Затем готовится новая экспедиция. Каин ведет товарищей в Немецкую слободу, к дворцовому закройщику Рексу, как видно, Каин знает, где лучше пожива — все практикуется около придворных и притом немцев. Воры подготовили это нападение на Рекса заранее: один из товарищей Каина, Жаров, с вечера забрался в дом Рекса, проскользнул в спальную и засел у него под кроватью. Экспедиция удается как нельзя лучше: Рекса обирают тысячи на три — и уходят. За ними погоня. Воры хватают бегущего за ними человека, ведут к Яузе, связывают, бросают в лодку и читают наставление: «Если станешь много говорить, мы заставим тебя рыбу ловить». Отталкивают лодку от берега и уходят в безопасное место.

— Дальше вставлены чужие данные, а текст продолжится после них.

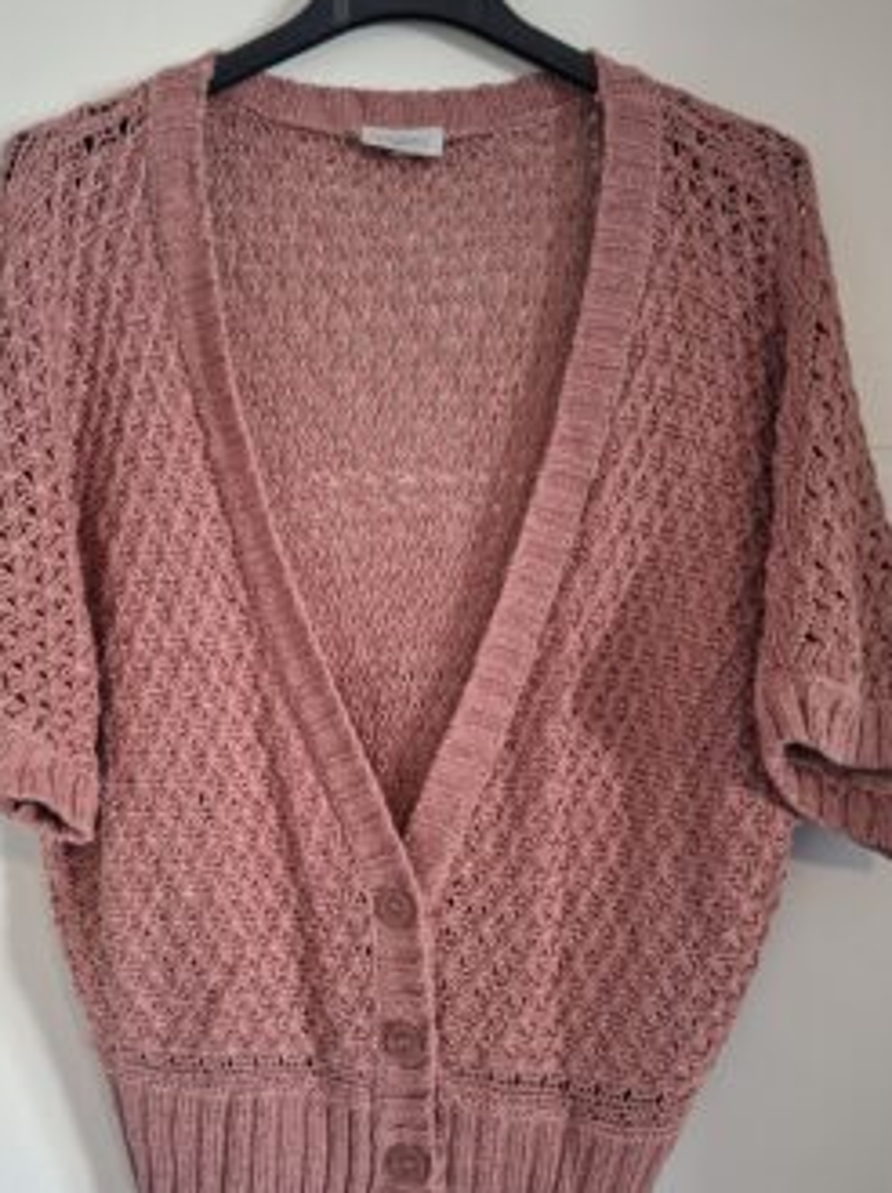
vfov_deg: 63.4
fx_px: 964
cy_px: 653
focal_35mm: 28
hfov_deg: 49.6
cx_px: 410
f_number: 1.8
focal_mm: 5.54
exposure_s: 1/25
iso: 500
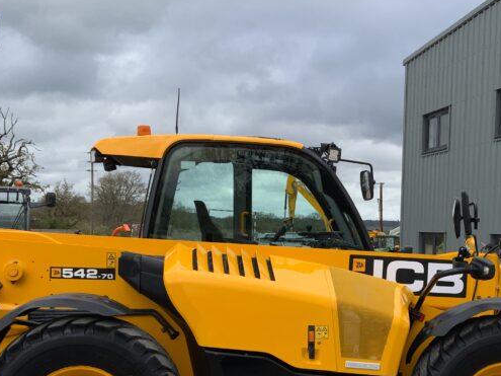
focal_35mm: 60
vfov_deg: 24.2
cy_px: 279
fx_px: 868
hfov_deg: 31.6
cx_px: 375
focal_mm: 3
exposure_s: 1/1144
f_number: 1.8
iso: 16
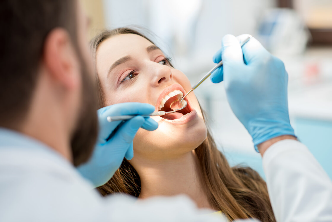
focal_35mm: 85
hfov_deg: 23.9
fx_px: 784
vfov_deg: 16.1
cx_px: 166
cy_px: 111
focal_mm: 85
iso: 200
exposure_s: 1/200
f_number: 2.8
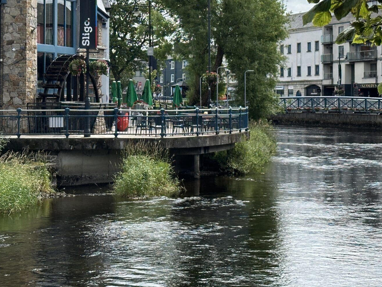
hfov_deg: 21.1
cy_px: 67
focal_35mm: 93
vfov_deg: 15.8
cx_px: 163
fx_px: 1026
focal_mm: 6.86
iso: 64
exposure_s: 1/5000
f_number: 1.78
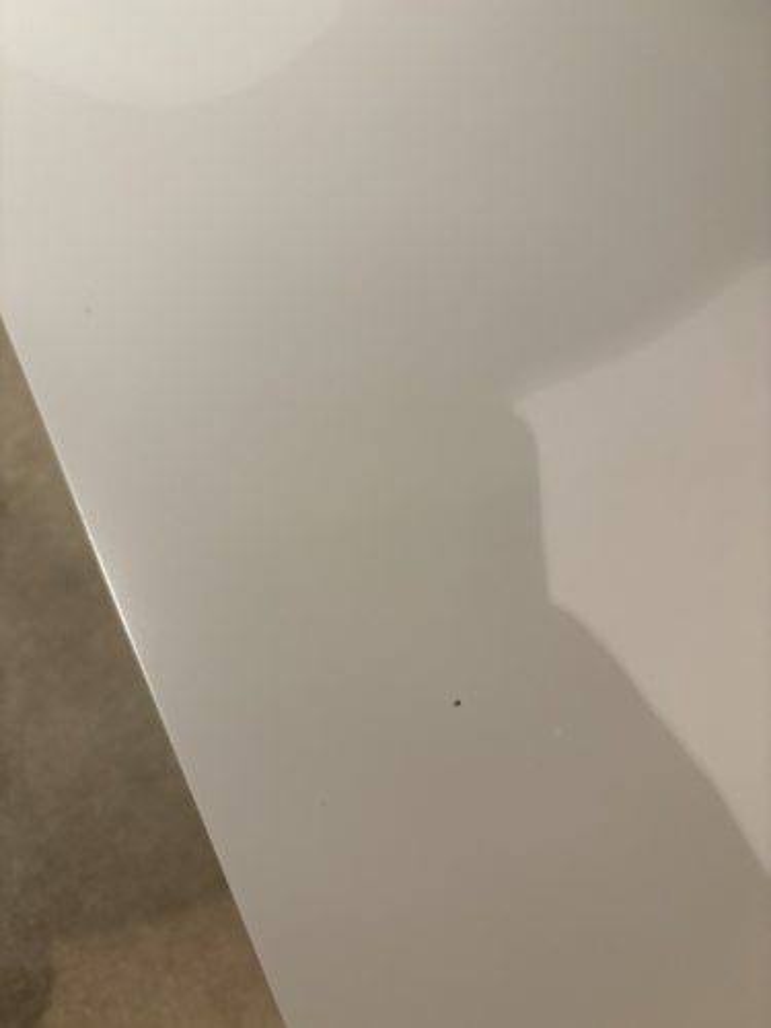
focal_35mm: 26
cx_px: 386
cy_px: 514
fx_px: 772
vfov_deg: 67.3
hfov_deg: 53.1
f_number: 1.6
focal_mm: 5.96
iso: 160
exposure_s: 1/50
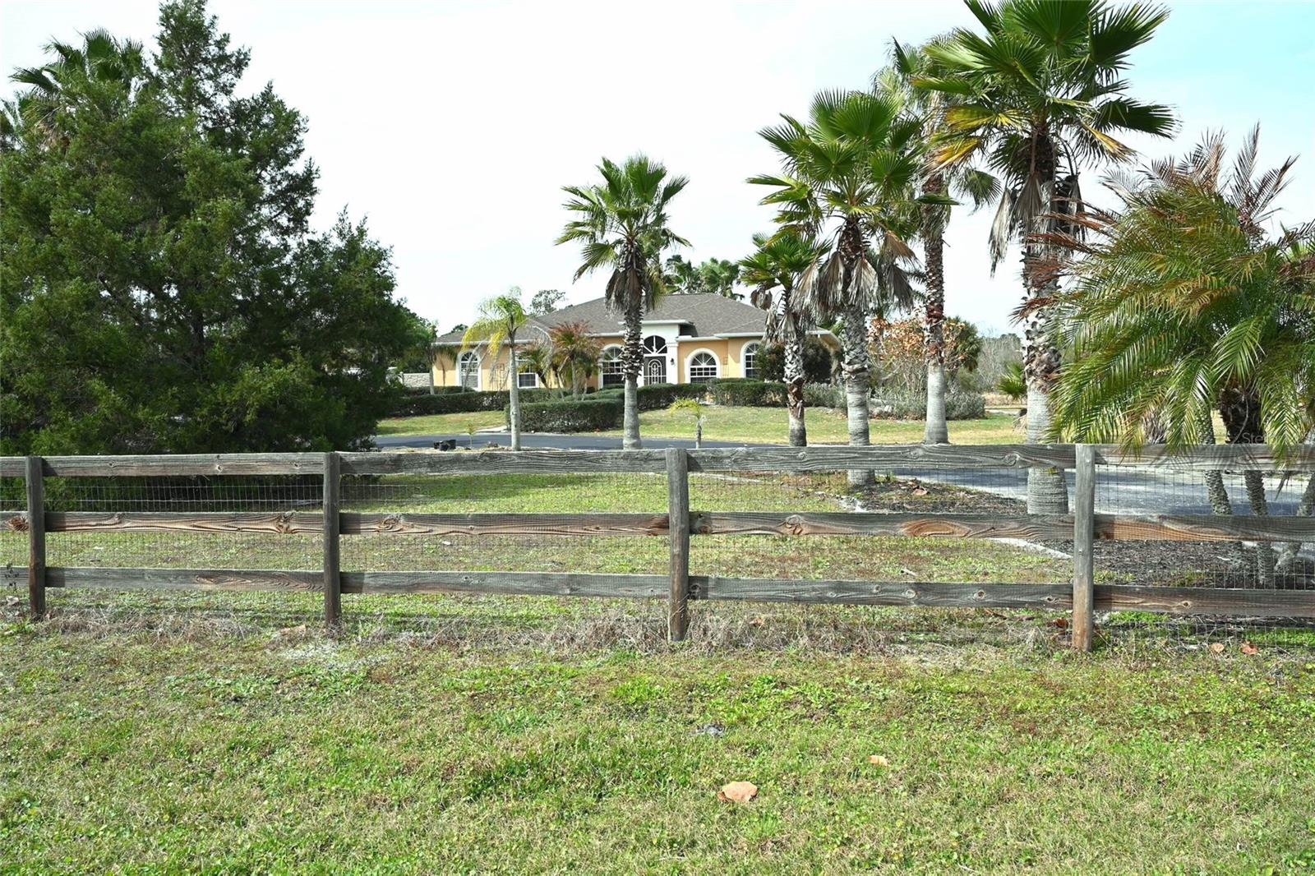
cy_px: 438
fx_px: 1041
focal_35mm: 28
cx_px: 658
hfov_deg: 64.6
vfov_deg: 45.7
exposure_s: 1/400
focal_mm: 28.5
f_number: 7.1
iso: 100
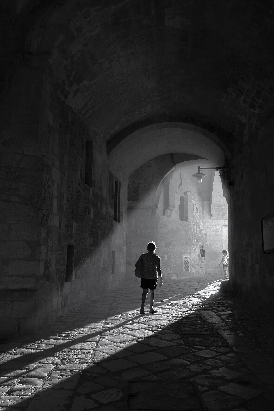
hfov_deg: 41.1
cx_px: 137
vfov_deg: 58.7
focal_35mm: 32
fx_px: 365
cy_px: 206
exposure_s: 1/90
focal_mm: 21.6
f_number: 6.4
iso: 400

Через несколько дней новая экспедиция, еще более удавшаяся. Шатаясь по Красной площади, Каин встречает давнишнюю свою знакомую, дворовую девку своего помещика, Авдотью, которая когда-то кормила его и медведя, когда они были привязаны близко один от другого. С этой девушкой Каин и прежде был дружен. Она говорит ему, что у нее на руках барские комнаты с деньгами и пожитками. Каин решается взять все это себе и спустя несколько дней приходит на двор какого-то Татищева, который стоял рядом с домом его помещика, и, перекинув через забор нарочно принесенную с собой курицу в огород, стучится в ворота. На вопрос — зачем он стучится? — Каин отвечает, что его курица залетела в их огород, и просит пустить его туда для поимки курицы. Его пускают. Ловя курицу, он высматривает местность, откуда удобнее пробраться в комнаты своего помещика, и потом идет к своим товарищам. Ночью они забираются в дом, «трогают обухами сундуки», выбирают из них серебро, деньги, шкатулки и ухарски при этом приговаривают: «Тяп да ляп — клетка, в угол сел — и печка». Делается в доме тревога — «мелкая раструска», как выражается Каин. Воры бегут и около Чернышева моста, где была «великая тина», бросают покраденные вещи в грязь и пробираются к дому генерала Шубина, схватывают из этого дома человека, «что по ночам в доску гремит», т. е. сторожа, говорят ему, что около их дома лежит пьяный, и, когда сторож хочет идти к указанному ими месту, хватают его, заворачивают ему на голову тулуп и завязывают ему рот. Затем входят во двор Шубина, выводят из конюшни лошадей, закладывают их в берлин и едут на фабрику Милютина, где берут знакомую им бабу, сажают ее в берлин, едут к Чистым прудам к одному купцу, пробираются на чердак, достают оттуда женский барский убор, наряжают бабу барыней и снова едут к Чернышеву двору, где брошены ими были в грязь деньги и столовое серебро. Въехав в грязь, скидывают у берлина колеса, велят мнимой барыне выйти из берлина, кричать на них как на слуг и приговаривать: «Что-де вам дома смотреть было не можно ли, все ли цело!» Барыня кричит, а они таскают в берлин из грязи краденые вещи, надевают колеса, снова едут далее и, бросив берлин с лошадьми у Денежного двора, берут барыню под руки, ведут ее на квартиру к Каину, который жил в то время у «заплечного мастера», и наградив деньгами, отпускают домой.